KEY POINTS:
Golfers have a remarkable ability to concoct tournaments for various categories. There is still the segregation of amateur and the professional. Beyond that are a myriad of age-related competitions. Then there are countless events for occupational groups. Frankly, a golf day can be arranged for any group.
But this past week I've been at a tournament you only qualify for through of an accident of nature. And I don't mean the Gay Games.
The 18th World Lefthanders tournament brought 297 of us who stand on the other side of the ball to Queenstown for a 72 hole event on four courses: Millbrook, Jacks Point, Arrowtown and Kelvin Heights.

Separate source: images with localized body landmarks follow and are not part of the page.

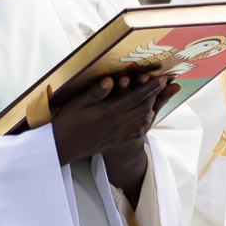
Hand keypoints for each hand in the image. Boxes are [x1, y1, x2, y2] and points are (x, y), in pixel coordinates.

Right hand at [50, 72, 174, 194]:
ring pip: (142, 120)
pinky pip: (136, 132)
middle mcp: (118, 123)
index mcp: (110, 112)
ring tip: (157, 98)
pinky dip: (145, 123)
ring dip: (152, 108)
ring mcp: (118, 133)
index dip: (151, 87)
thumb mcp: (78, 103)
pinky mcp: (116, 140)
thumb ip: (96, 92)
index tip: (162, 78)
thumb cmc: (67, 122)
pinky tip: (146, 118)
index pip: (136, 97)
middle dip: (155, 95)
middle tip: (163, 84)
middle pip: (144, 108)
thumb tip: (111, 79)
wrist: (62, 147)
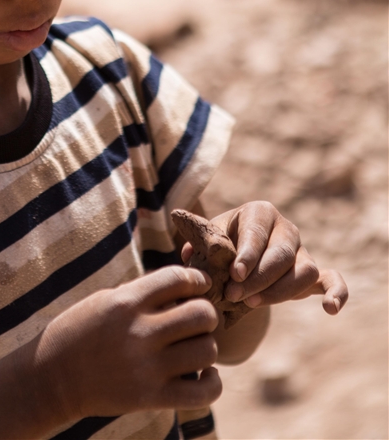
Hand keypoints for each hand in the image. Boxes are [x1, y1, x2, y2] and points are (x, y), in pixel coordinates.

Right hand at [36, 267, 221, 421]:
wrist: (53, 377)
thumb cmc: (81, 331)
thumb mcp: (107, 300)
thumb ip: (144, 292)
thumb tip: (183, 284)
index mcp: (126, 302)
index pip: (178, 278)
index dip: (197, 279)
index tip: (199, 285)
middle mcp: (139, 332)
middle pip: (202, 314)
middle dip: (206, 313)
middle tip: (197, 320)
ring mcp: (146, 367)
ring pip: (207, 350)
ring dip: (206, 346)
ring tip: (195, 348)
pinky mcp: (150, 398)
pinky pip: (203, 392)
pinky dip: (212, 382)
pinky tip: (203, 375)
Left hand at [182, 201, 347, 315]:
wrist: (238, 258)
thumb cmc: (222, 245)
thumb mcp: (209, 239)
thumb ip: (198, 243)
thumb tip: (186, 253)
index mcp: (260, 212)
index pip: (258, 231)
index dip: (248, 253)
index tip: (235, 274)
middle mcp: (285, 228)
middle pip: (281, 253)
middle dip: (259, 277)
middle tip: (234, 295)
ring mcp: (301, 251)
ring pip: (303, 271)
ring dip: (279, 291)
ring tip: (251, 304)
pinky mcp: (313, 274)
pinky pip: (331, 279)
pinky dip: (336, 292)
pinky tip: (329, 309)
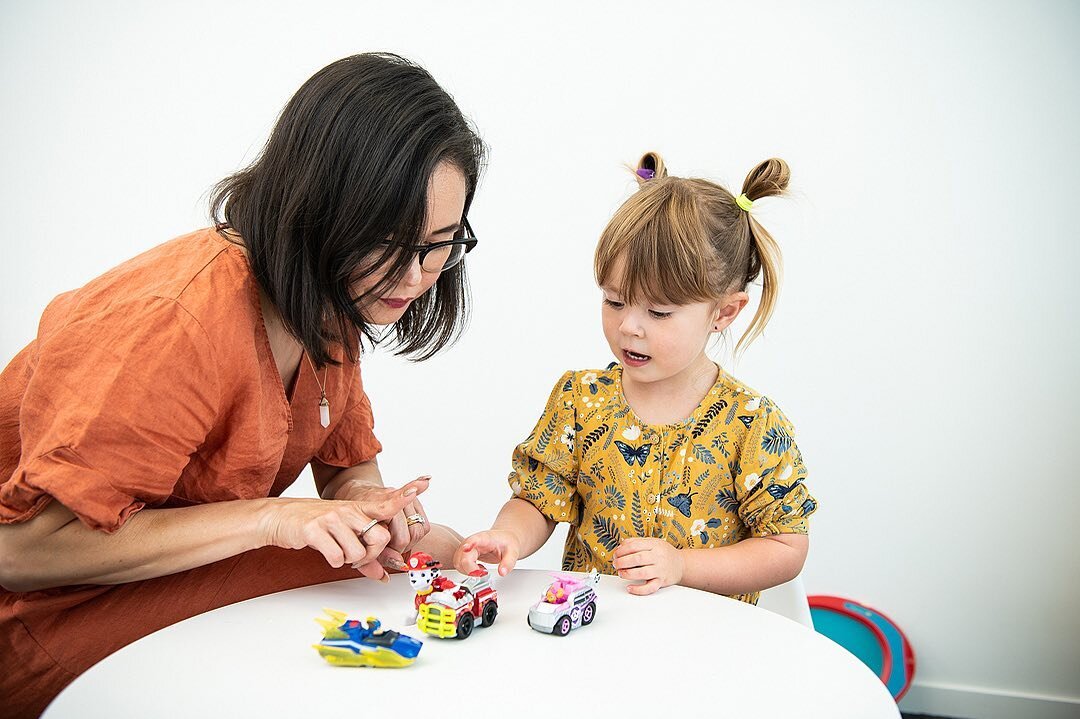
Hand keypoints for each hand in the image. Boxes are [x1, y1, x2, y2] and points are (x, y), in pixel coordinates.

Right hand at [259, 478, 428, 580]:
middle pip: (381, 537)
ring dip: (351, 560)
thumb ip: (367, 553)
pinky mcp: (315, 529)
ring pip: (359, 552)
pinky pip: (337, 556)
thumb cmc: (317, 526)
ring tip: (339, 551)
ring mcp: (332, 518)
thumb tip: (385, 575)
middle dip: (374, 554)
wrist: (280, 517)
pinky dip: (334, 561)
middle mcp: (348, 510)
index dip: (405, 496)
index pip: (387, 502)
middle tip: (361, 556)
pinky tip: (327, 551)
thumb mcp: (345, 534)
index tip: (423, 483)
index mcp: (358, 508)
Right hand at [453, 529, 520, 576]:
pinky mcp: (463, 553)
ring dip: (468, 571)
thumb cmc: (506, 542)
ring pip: (458, 562)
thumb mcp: (513, 552)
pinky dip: (466, 570)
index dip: (469, 544)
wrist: (504, 538)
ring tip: (482, 569)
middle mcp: (471, 541)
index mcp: (484, 538)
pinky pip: (458, 564)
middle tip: (483, 572)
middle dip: (471, 569)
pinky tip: (477, 568)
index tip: (466, 549)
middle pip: (463, 557)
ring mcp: (465, 547)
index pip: (474, 539)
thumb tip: (502, 572)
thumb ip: (508, 563)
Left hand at [611, 537, 684, 595]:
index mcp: (654, 545)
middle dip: (622, 562)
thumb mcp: (653, 542)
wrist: (681, 564)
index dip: (622, 550)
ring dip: (628, 574)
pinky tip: (630, 587)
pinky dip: (638, 589)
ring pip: (642, 573)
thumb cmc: (664, 553)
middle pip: (637, 559)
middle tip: (616, 564)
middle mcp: (658, 557)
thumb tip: (621, 546)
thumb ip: (637, 542)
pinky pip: (650, 588)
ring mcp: (660, 570)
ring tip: (621, 573)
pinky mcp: (661, 582)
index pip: (634, 546)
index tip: (616, 554)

It's bizarre that golf alone should have an event for cackhanders. To my knowledge there is nothing similar for tennis players or snooker exponents or any other game where one hand is dominant.
Maybe it's because lefthanders have always suffered from an inferiority complex through the lack of equipment. A lefthanded cricketer or tennis player uses the same gear as everybody else. It's not that way in this game. All the glossy advertisements about the latest in club technology pass us by because we know the lefthanded version won't be available for months.
Imagine what it was like back in the 1960s when I started playing. I still have memories of traipsing around sports shops in Dunedin and Christchurch trying to find lefthand clubs. They were like hens' teeth. Many's the story of lefthanded cricketers - Sir Richard Hadlee's one - who just gave up looking, and played golf right handed.
That's why Sir Bob Charles will always be our patron saint. What he achieved in that time of far less sophisticated equipment gave us hope that it was worth persevering with nature and not fighting it.
Sir Bob went out of his way to be the special guest at the tournament's opening cocktail party. His status among this community was evident in the way players - and they're here from 12 countries - lined up to have their photograph taken with him. For the record, he thinks he's played just one tournament for lefthanders. That was in Florida in the early 1960s. As he won it by over 20 shots, he figured there was more worthwhile competition elsewhere.
To be honest, this is more of a social and tourist event than a serious tournament. There are four categories - open, 55 and over, 70 and over and ladies. The biggest entry is the 55 and overs. There's a couple of scratch handicappers but, on the first day, when the strong cold southerly blew, there were more scores over 100 than under 80.
I find it strange playing only with others of my kind. There are matters of etiquette, such as where to stand while the others are hitting a shot to make sure you're not in their peripheral vision, or being aware of where your shadow is cast.
But Sir Bob's line about there being very few real lefthanded golfers rings true. He maintains most of us are actually backhanders. He's one and so am I. And everybody I've played with this week signs the card with their right hand too.